May 28, 2019
Edmonton zoo visitors interact with animals and habitats on their home turf
The Edmonton Valley Zoo’s redevelopment of its Children’s Precinct is a massive capital improvement project, and a delightfully remarkable one. Led by the Marc Boutin Architectural Collaborative, the project has already received two national awards for conservation leadership, environmental stewardship and education. The first phase is already open to visitors, and the second phase opens in two years.
Marc Boutin is an architect, principal of MBAC, and has been a professor with the University of Calgary’s School of Architecture, Planning and Landscape for more than 20 years. His architecture studio is almost completely made up of alumni from the faculty, and their team is designing incredible public places across Canada, as well as four projects in Edmonton, including the new zoo.
The City of Edmonton is a progressive municipality. Boutin says, “Edmonton is an amazing place to create architecture given they commission work based on design excellence and their project delivery system is responsive and comprehensive. Edmonton has a vision of how architecture can contribute to the quality of life and the building of a great city.”
The zoo’s immersive experience was designed from a child’s eye view, with “play” as the primary way for visitors to learn about animals, their habitats and their homes.
Four layers define the experience: Under, Between, On, and Above. Visitors will be able to explore landscapes as they are engaged by animals and play through habitats. Architectural features throughout encourage visitor interaction and movement, creating magical moments “where a single species can be engaged through a series of experiential fields, rather than from a single vantage point,” Boutin explains.
“This design approach emphasizes the connections between humans and animals as ‘bodies in space,’ rather than grouping species according to their geographic origins, thus fostering an interspecies connection that is rooted in empathy built through shared experience.” This design approach considers the importance of immersion as a way to enhance the educational value of exhibits, while improving the animals’ living conditions.
“The idea of a child’s geography, where imagination takes hold and reality takes a back seat to wonder, is another fundamental concept embedded in the design.
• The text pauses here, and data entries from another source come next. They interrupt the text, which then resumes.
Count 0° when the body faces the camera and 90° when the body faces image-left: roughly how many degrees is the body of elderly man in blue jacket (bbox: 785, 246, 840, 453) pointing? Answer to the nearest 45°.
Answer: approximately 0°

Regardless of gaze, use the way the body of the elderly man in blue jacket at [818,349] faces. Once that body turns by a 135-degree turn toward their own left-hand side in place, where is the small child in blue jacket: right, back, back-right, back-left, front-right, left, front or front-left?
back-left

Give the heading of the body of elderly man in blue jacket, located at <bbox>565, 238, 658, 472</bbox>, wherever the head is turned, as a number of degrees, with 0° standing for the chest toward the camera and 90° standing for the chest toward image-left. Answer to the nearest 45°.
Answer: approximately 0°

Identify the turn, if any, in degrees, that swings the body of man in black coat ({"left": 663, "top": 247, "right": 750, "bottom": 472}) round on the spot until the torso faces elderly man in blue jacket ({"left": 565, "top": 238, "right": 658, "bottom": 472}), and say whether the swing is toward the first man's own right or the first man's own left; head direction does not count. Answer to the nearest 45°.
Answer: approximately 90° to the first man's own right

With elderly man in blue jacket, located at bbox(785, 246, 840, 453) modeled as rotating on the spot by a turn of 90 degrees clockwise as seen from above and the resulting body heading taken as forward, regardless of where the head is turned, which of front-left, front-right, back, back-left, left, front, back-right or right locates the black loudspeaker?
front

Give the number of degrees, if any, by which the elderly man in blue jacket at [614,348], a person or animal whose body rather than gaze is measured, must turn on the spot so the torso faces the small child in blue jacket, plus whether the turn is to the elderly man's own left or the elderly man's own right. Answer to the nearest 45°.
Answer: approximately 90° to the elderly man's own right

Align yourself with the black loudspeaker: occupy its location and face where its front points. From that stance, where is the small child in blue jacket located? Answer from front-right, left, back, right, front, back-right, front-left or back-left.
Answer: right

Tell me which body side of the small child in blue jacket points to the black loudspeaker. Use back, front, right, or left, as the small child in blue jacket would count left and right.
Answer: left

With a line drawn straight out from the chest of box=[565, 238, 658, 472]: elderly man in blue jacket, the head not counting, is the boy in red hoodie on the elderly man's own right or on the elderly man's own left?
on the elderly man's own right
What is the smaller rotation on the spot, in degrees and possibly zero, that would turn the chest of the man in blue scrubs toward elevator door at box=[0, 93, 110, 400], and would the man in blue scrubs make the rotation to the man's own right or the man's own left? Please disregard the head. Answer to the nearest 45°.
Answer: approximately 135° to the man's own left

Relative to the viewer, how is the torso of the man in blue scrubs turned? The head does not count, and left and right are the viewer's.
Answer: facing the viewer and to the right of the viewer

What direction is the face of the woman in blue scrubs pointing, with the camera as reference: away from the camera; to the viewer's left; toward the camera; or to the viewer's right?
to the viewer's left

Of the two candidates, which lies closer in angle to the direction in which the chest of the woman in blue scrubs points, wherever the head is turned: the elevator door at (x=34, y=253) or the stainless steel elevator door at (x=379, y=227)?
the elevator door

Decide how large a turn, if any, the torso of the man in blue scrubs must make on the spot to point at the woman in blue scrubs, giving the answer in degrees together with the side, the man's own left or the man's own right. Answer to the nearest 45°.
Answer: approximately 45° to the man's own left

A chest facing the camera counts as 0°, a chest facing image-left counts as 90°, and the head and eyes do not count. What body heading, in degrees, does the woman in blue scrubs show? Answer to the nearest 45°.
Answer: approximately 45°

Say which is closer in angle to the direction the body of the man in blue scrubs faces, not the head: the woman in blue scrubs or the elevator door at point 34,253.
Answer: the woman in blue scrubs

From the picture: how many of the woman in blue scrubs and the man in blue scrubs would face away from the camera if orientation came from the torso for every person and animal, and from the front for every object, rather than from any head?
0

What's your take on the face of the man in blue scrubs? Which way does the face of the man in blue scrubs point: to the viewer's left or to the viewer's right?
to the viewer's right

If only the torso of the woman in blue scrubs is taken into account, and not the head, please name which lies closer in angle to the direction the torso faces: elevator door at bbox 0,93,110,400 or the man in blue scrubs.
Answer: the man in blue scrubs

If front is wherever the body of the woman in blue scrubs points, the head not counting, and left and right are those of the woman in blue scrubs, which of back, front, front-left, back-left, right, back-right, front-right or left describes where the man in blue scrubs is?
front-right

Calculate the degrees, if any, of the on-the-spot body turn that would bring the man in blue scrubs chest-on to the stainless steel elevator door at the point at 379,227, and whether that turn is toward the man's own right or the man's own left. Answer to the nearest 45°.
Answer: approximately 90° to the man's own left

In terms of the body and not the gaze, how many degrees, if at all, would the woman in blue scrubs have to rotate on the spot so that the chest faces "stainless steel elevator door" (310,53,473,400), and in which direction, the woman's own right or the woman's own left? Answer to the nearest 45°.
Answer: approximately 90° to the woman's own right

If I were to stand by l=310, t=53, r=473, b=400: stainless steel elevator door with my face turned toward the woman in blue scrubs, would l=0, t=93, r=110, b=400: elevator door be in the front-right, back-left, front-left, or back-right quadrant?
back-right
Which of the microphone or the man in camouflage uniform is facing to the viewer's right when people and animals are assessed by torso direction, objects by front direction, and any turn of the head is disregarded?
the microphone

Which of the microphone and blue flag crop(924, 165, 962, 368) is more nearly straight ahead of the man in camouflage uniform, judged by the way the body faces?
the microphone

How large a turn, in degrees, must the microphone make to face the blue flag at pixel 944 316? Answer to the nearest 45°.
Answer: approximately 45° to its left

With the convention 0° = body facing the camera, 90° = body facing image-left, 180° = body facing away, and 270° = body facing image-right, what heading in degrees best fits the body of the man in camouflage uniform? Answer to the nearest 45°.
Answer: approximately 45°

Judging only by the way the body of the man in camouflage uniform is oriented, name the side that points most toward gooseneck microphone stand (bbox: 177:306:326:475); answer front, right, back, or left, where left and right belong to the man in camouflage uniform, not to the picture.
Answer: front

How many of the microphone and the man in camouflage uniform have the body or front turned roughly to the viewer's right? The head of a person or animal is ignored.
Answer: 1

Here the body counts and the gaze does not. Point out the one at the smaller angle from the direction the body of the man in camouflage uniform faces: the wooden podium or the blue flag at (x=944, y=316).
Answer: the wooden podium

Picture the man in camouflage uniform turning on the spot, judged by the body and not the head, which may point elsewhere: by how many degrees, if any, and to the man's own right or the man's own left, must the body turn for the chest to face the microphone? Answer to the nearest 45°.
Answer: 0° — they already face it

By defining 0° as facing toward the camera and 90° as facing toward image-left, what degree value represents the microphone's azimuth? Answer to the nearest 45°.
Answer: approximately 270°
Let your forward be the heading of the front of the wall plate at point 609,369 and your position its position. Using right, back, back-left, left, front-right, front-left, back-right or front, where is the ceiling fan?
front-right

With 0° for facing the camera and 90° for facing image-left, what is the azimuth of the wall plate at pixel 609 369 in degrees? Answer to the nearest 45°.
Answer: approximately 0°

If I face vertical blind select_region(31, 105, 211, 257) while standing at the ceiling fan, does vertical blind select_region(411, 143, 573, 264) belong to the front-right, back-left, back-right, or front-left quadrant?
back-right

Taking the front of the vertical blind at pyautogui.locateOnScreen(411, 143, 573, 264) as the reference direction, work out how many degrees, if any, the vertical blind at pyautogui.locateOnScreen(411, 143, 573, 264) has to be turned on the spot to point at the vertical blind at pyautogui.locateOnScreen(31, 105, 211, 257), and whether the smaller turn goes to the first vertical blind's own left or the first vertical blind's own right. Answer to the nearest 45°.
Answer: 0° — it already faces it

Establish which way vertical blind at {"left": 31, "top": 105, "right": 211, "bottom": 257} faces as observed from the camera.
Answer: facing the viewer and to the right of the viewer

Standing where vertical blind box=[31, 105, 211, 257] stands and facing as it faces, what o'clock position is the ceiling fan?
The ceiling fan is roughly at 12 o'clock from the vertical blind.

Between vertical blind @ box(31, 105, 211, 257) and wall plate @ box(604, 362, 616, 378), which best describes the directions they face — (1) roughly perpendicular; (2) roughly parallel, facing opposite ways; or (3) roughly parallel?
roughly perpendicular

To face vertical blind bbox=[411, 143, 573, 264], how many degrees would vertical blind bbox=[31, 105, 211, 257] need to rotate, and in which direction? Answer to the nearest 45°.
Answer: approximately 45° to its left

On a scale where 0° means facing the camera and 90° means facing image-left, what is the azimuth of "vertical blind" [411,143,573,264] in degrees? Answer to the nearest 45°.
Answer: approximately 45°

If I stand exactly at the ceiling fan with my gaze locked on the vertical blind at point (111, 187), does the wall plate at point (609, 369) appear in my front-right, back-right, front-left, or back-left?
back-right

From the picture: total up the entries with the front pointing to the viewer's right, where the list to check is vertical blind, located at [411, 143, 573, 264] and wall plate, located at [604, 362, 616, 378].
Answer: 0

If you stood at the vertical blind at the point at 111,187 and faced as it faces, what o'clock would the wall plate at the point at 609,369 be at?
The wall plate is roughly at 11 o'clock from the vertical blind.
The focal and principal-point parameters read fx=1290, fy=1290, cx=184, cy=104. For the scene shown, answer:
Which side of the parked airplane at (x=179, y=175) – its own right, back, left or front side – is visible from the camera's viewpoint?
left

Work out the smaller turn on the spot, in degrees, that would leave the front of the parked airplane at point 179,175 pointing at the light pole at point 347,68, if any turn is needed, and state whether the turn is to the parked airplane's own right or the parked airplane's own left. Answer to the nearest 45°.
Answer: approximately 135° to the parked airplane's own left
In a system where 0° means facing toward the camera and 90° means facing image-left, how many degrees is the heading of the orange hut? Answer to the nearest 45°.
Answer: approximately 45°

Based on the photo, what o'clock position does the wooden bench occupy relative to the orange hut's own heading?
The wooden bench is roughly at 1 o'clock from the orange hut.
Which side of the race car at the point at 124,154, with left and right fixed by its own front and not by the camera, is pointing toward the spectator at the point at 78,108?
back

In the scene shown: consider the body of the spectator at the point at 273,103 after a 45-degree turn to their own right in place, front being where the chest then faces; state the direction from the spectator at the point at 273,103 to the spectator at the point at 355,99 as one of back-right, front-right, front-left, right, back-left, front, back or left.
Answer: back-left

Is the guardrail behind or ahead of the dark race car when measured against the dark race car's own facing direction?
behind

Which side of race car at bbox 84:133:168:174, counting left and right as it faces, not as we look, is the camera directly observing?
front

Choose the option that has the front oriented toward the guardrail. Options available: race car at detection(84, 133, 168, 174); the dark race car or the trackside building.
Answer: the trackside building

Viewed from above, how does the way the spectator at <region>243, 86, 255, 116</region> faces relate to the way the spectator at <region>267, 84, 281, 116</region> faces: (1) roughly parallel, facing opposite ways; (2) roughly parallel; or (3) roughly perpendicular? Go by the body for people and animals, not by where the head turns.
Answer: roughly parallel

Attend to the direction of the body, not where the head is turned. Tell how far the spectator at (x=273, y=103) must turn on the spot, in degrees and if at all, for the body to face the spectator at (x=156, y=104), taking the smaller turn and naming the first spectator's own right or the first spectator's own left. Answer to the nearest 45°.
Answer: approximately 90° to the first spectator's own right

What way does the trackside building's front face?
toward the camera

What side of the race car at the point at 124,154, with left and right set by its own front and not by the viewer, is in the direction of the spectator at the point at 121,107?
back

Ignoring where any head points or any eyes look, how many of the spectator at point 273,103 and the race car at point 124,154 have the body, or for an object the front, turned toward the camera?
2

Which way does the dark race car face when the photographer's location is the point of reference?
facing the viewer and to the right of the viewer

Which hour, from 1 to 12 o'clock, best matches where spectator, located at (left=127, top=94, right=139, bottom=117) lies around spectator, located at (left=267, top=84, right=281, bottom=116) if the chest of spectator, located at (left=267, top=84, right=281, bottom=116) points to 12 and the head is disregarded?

For this, Maurice Sendak’s Where the Wild Things Are,” comments Elsa Lam, editor of Canadian Architect magazine.
A child’s geography is an experiential, emotional map that lasts long into the future; in this zoo, the map is made up of moments when the child engages with habitats and animals, and these perceptions proportionally chart a memory of experience.
“In addition, parallel play opportunities will buttress the visitor’s imagination by providing moments of adrenaline, during which one can pretend to be one of the animals by mimicking similar physical acts. A child can climb in the net play and pretend to be a gibbon, or cross the canopy walk between the aviaries and imagine life as an exotic bird or tamarin.”
By creating open, boundaryless interactions, children will have a chance to learn not just about themselves and their interconnectedness with the systems around them. They will leave with lasting memories.